Si ce portrait n’est pas négatif du point de vue de tout le monde, il se pourrait toutefois qu’il effraie les dirigeants actuels des entreprises qui, eux, s’épanouiraient dans le travail et les défis. Cela peut-il suffire à expliquer que près de 26 % des jeunes Français ne trouvent pas de job ? Pas sûr.

C’est pourquoi j’ai demandé à des professeurs et économistes – de gauche, de droite et d’extrême droite – qui travaillent sur le sujet, de m’expliquer plus en profondeur ce phénomène national.

Gabriel Colletis, professeur d’économie à l’Université Toulouse 1-Capitole, conseiller économique du parti de gauche grecque Syriza, gauche libérale

« Pour comprendre le chômage des jeunes, il faut d’abord évoquer le chômage de manière générale. Ce dernier est principalement la conséquence de deux phénomènes distincts, à commencer par une croissance économique trop faible. Il est très clair que l’économie française ne peut créer d’emplois avec une activité aussi faible que celle qui est la sienne depuis plus de 30 ans.

Le second facteur est démographique – et nous mène directement au chômage des jeunes. En effet, il y a aujourd’hui bien plus de jeunes qui tentent d’entrer sur le marché de l’emploi que de départs de celui-ci. Et c’est d’autant plus vrai qu’on a rallongé la période d’activité des Français. Plus les gens travaillent longtemps, moins il y a de places disponibles pour les jeunes.

---

Le problème — D'après le texte sur le chômage des jeunes, quelles sont les deux causes principales du chômage selon Gabriel Colletis ?

Données fournies —
---

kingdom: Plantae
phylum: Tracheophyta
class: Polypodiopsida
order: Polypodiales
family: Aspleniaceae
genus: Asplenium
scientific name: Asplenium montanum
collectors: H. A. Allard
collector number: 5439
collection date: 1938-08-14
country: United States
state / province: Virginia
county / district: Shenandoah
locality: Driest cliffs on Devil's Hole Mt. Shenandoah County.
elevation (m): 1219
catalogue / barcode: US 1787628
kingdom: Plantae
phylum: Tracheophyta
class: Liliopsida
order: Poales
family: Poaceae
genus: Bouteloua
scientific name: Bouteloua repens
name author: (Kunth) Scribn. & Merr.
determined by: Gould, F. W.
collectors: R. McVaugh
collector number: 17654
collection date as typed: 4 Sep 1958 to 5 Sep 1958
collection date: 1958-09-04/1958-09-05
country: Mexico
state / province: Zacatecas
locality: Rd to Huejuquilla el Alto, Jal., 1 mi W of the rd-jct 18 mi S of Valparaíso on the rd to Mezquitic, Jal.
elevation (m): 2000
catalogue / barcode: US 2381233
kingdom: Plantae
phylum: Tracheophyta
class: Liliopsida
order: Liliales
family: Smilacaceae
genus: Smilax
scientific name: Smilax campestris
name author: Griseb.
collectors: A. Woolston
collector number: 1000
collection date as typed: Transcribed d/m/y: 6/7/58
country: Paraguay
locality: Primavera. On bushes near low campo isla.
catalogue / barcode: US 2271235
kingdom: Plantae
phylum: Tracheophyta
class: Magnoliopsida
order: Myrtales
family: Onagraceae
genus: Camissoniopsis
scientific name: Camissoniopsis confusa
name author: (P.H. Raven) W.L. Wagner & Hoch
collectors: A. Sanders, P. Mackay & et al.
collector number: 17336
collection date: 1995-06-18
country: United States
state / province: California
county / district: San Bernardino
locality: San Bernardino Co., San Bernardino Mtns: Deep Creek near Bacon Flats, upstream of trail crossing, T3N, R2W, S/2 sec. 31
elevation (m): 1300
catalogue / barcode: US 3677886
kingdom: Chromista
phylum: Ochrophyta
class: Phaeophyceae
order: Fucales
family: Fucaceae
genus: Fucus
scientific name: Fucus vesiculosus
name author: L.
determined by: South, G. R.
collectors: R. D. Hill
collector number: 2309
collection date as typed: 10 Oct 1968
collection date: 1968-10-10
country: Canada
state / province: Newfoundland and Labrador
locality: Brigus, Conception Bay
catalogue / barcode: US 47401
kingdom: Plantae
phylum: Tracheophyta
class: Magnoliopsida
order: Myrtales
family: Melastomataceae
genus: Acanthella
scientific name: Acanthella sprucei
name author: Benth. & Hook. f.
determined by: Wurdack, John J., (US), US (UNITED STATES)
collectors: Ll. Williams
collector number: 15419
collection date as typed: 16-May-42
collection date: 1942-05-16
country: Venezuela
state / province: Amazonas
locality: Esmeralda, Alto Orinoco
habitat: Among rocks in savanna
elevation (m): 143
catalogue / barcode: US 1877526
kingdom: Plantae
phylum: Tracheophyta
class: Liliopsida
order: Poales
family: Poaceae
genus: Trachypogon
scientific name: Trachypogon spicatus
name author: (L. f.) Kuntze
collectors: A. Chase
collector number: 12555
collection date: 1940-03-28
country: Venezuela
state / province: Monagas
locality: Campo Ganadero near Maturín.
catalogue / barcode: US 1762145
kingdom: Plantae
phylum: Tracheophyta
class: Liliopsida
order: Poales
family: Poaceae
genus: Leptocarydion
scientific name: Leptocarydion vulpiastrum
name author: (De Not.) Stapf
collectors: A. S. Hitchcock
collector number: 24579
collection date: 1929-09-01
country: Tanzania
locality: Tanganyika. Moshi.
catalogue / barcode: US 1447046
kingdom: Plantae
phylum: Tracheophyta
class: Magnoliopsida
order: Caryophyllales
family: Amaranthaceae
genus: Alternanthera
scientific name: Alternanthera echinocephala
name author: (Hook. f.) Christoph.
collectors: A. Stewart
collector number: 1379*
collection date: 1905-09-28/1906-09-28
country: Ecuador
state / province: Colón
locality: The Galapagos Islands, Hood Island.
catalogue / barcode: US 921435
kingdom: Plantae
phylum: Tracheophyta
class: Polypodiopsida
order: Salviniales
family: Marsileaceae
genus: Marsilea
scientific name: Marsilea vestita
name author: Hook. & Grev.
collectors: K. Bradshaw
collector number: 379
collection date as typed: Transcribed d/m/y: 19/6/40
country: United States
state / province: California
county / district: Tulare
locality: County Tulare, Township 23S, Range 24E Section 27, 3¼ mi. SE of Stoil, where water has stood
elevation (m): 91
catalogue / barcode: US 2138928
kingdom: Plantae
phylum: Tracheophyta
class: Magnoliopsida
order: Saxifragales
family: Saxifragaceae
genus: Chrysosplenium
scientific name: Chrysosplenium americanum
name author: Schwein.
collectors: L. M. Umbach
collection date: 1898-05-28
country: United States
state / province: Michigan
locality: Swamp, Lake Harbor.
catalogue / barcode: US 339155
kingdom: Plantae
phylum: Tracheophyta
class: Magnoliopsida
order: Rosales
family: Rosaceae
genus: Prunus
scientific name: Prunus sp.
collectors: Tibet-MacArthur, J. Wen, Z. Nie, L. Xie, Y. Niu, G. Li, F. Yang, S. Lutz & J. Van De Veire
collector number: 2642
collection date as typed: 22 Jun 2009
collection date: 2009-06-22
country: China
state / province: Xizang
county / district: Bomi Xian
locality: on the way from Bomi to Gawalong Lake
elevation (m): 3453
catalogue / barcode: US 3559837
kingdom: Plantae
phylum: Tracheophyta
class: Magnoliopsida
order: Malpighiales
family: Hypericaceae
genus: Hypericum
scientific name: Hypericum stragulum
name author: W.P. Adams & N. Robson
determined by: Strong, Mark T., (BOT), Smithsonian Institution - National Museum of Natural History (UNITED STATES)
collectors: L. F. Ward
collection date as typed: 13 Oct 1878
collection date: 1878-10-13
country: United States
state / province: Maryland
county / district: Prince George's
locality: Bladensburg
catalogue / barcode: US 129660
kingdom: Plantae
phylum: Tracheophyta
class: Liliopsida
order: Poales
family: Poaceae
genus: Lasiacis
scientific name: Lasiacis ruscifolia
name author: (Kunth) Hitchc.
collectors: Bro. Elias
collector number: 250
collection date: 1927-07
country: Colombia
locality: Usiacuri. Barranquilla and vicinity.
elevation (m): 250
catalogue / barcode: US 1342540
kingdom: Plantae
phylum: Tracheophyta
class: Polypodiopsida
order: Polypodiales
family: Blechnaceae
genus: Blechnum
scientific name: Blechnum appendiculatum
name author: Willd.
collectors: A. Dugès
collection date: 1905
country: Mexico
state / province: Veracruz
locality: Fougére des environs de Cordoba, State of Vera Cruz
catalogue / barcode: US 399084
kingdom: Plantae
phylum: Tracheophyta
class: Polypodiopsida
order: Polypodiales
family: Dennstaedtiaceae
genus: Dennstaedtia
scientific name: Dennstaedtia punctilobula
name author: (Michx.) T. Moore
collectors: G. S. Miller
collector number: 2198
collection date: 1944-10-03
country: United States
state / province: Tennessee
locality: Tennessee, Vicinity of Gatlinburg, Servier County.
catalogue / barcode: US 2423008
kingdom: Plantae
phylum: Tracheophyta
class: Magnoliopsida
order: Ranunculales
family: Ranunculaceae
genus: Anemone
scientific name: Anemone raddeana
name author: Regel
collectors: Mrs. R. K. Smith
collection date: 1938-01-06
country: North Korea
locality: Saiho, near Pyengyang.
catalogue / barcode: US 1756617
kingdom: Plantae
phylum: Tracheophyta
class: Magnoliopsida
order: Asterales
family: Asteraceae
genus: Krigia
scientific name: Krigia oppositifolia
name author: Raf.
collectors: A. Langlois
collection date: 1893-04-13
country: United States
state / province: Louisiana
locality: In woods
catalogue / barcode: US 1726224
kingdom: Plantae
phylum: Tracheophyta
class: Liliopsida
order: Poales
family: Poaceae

---

Corrigé proposé — Une croissance économique trop faible et un facteur démographique : bien plus de jeunes tentent d'entrer sur le marché de l'emploi qu'il n'y a de départs.